1. The Negotiation
Apparently, if you are a kid born around the Chrismukkah wintertime holidays, half-birthdays are important. Josephine, my ten and a half year old daughter, brought this to my attention just last week as she accompanied me on a father-daughter walk two blocks from home in Curtis Park down to Gunther’s Ice Cream to enjoy a double-scoop of vanilla. It is common knowledge that the overall quality of ice cream is measured by how good the vanilla is, and for most Sacramentans, it is common knowledge that Gunther’s vanilla unquestionably continues to set the bar for any vanilla we taste anywhere.
Me, at ice cream shop ABC in city XYZ: “Is it good?”
Josephine: “Yeah, but it isn’t Gunther’s good.”
We have made this two-block walk to Gunther’s dozens of times, but what made this specific trip different was the context of it. This was the first time Josephine was going to buy her own ice cream.
In working continually to teach my two children (my son Henry is seven, and is also in full agreement that Gunther’s vanilla is the gold-standard of all ice cream worldwide) the myriad of skills necessary to survive in this crazy world we live in, negotiation and finances both rank highly on the list. Being the children of a financial advisor, this should not come as a huge surprise, but what I continue to find amazing is that many kids seem to have no idea about either area. And when I say kids, I don’t just mean elementary school kids, I mean junior high, high school, and even college-age kids.
As most of us should or already do know, a negotiation can be deemed “successful” if both parties feel they obtained a benefit as a result. And it is common knowledge that you typically have to give something to get something. The fun is the art of the dance. However, win-win is not the definition of negotiation, it is only the goal. Fortunately, my walk down to Gunther’s with Josephine was a product of a successful negotiation, which as any parent can attest, is not always the outcome. Subsequent to being presented with her half-birthday data point, I was propositioned by Josephine to go to Gunther’s to celebrate. Leveraging this “fact” was a stretch, for sure, but I appreciated her spirit in asking and attempting to take advantage of her perceived half-birthday negotiating currency. One life rule both Eschleman children should know is to always ASK if you want something, and do not assume the answer is no, because you never know when you will catch someone in a good mood or at a moment of weakness.

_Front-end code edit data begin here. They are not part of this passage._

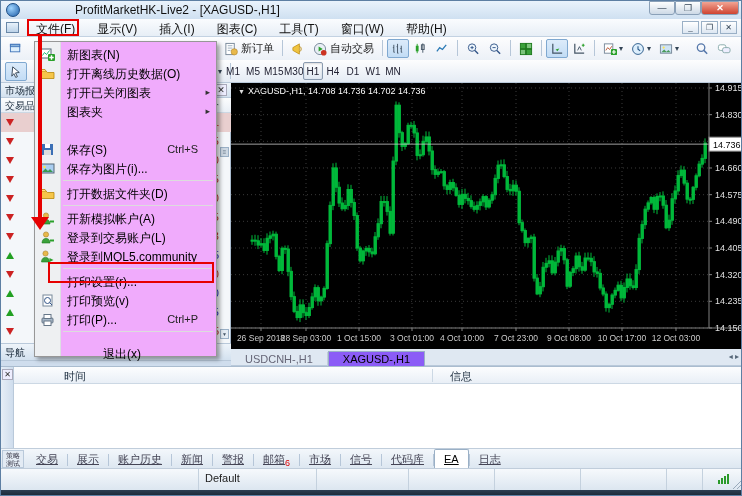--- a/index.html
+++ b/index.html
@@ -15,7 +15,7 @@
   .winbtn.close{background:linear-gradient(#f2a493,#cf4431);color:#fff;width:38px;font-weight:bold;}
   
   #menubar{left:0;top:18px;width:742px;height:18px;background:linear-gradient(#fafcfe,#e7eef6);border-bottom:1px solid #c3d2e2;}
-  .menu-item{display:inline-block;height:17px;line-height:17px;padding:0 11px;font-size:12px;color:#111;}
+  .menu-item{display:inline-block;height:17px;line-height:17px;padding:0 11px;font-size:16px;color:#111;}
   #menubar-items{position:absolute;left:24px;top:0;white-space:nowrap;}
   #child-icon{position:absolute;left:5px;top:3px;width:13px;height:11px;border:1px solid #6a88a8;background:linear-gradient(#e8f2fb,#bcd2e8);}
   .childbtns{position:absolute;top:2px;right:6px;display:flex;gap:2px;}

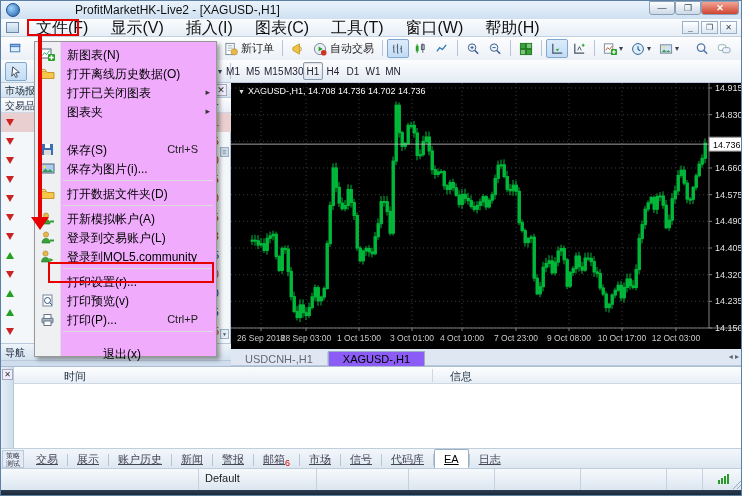--- a/index.html
+++ b/index.html
@@ -751,6 +751,14 @@
         <span class="fm-label">图表夹</span>
         <span class="fm-sub">▸</span>
       </div>
+      <div class="fm-item" style="top: 79px;">
+        <span class="fm-ico"><svg class="icon-sl" width="15" height="15" viewBox="0 0 15 15">
+            <rect x="1.5" y="3" width="8" height="7" fill="#dceefc" stroke="#47b"></rect>
+            <rect x="5.5" y="6" width="8" height="7" fill="#fff" stroke="#47b"></rect>
+          </svg></span>
+        <span class="fm-label">关闭(C)</span>
+        <span class="fm-short">Ctrl+F4</span>
+      </div>
       <div class="fm-item" style="top: 98px;">
         <span class="fm-ico"><svg class="icon-sl" width="15" height="15" viewBox="0 0 15 15">
             <rect x="2" y="2" width="11" height="11" fill="#3b6fb5"></rect>

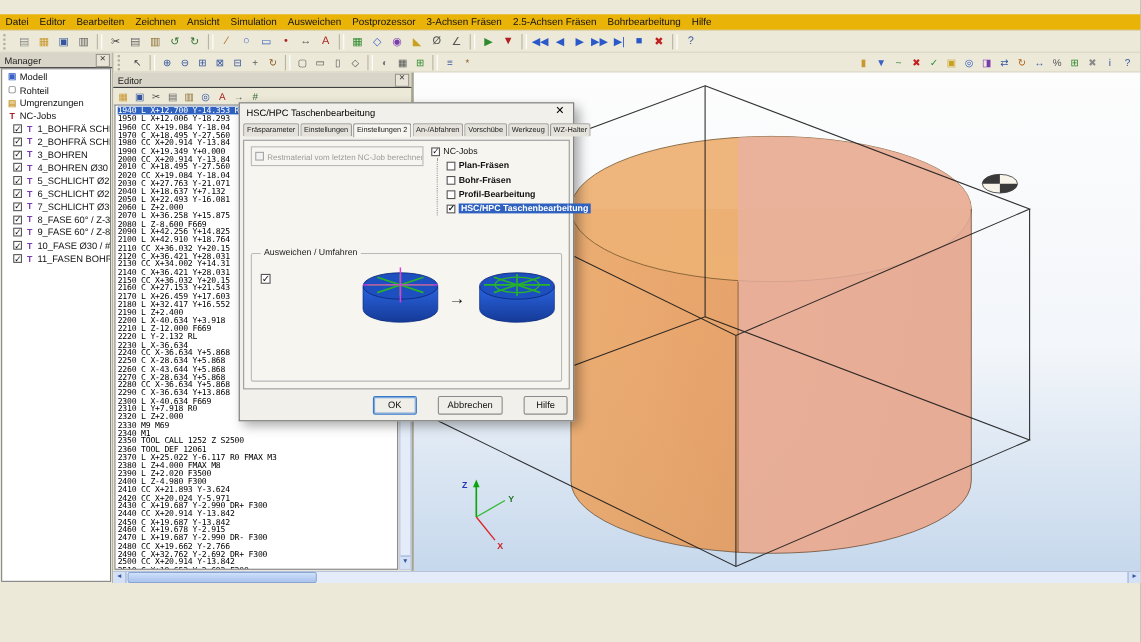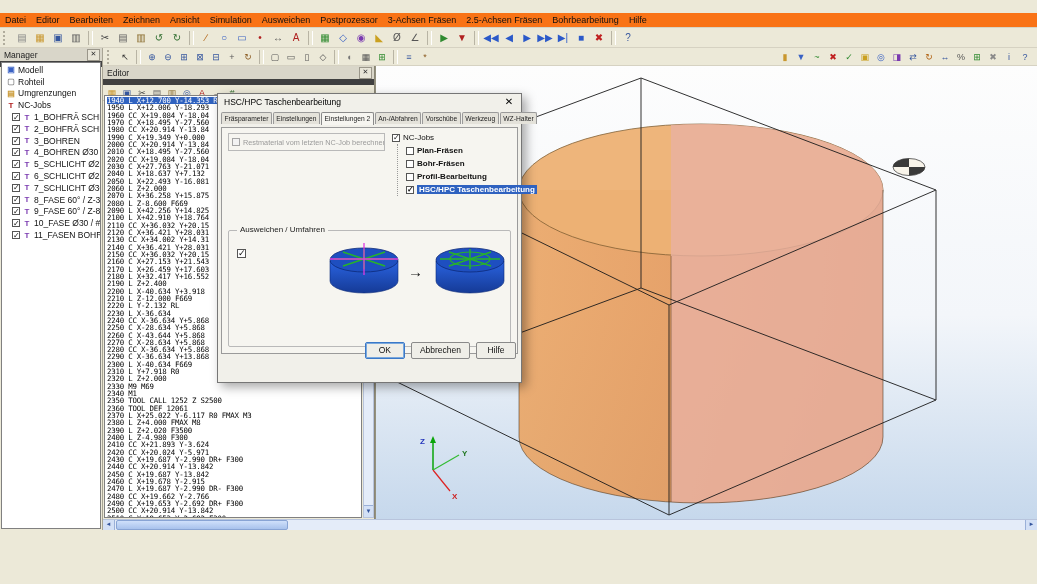--- a/index.html
+++ b/index.html
@@ -15,7 +15,7 @@
     color:#fff;font-size:6px;line-height:8px;text-align:center;font-weight:normal;}
   .wbtn.close{background:linear-gradient(180deg,#e08a6a,#c04a28);}
   
-  #menubar{position:absolute;left:0;top:13px;width:100%;height:14px;background:#f97316;
+  #menubar{position:absolute;left:0;top:13px;width:100%;height:14px;background:#eab308;
     border-bottom:1px solid #d8d4c4;display:flex;align-items:center;font-size:9px;color:#111;}
   .menu-item{padding:1px 5px;white-space:nowrap;}
   

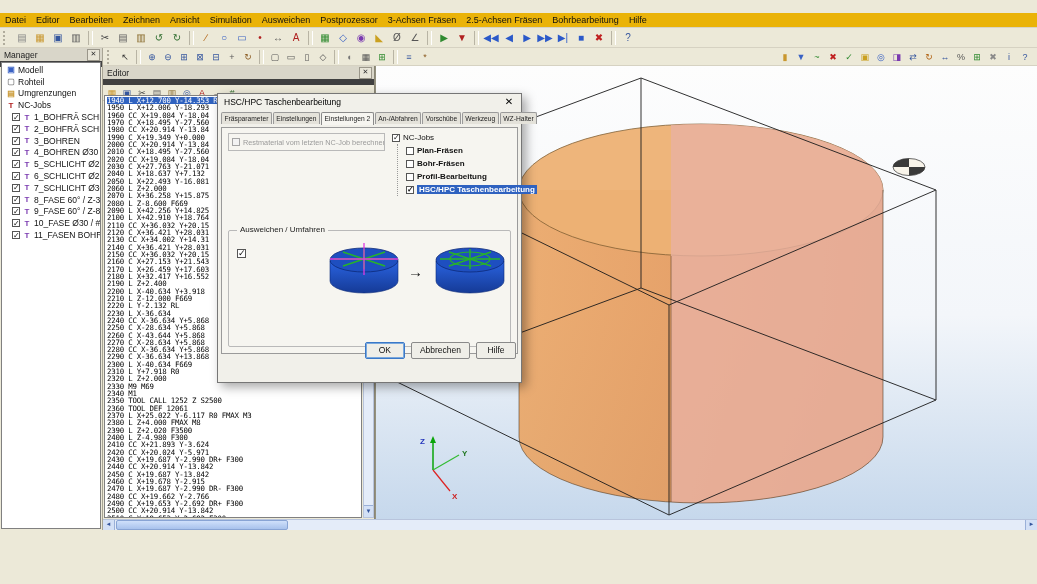--- a/index.html
+++ b/index.html
@@ -34,7 +34,7 @@
   
   .pane-caption{height:13px;background:#d9d6c9;display:flex;align-items:center;
     justify-content:space-between;padding:0 2px 0 4px;font-size:8.5px;color:#222;
-    border-bottom:6px solid #404040;}
+    border-bottom:1px solid #404040;}
   .pane-x{width:11px;height:10px;border:1px solid #9a968a;background:#e8e5d8;font-size:7px;
     line-height:8px;text-align:center;color:#333;}
   #manager{position:absolute;left:0;top:48px;width:103px;height:482px;background:#ece9d8;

I considered what she proposed for a moment and tried to remain unbiased in my response, which is difficult to do if you have had Gunther’s ice cream. Then, my response dawned on me, and I said with just a slight grin, “Sure, we can go to Gunther’s, but only if we go Dutch.”
The look on Josephine’s face did not let me down, as I was hopeful she had no clue what I was talking about. Pleased with myself for taking advantage of the situation to educate her on what “going Dutch” means, she pondered my counter-offer for only a few moments, as quick decision-making, for better or worse, is also an Eschleman personality trait – “OK Dad, let’s do it.”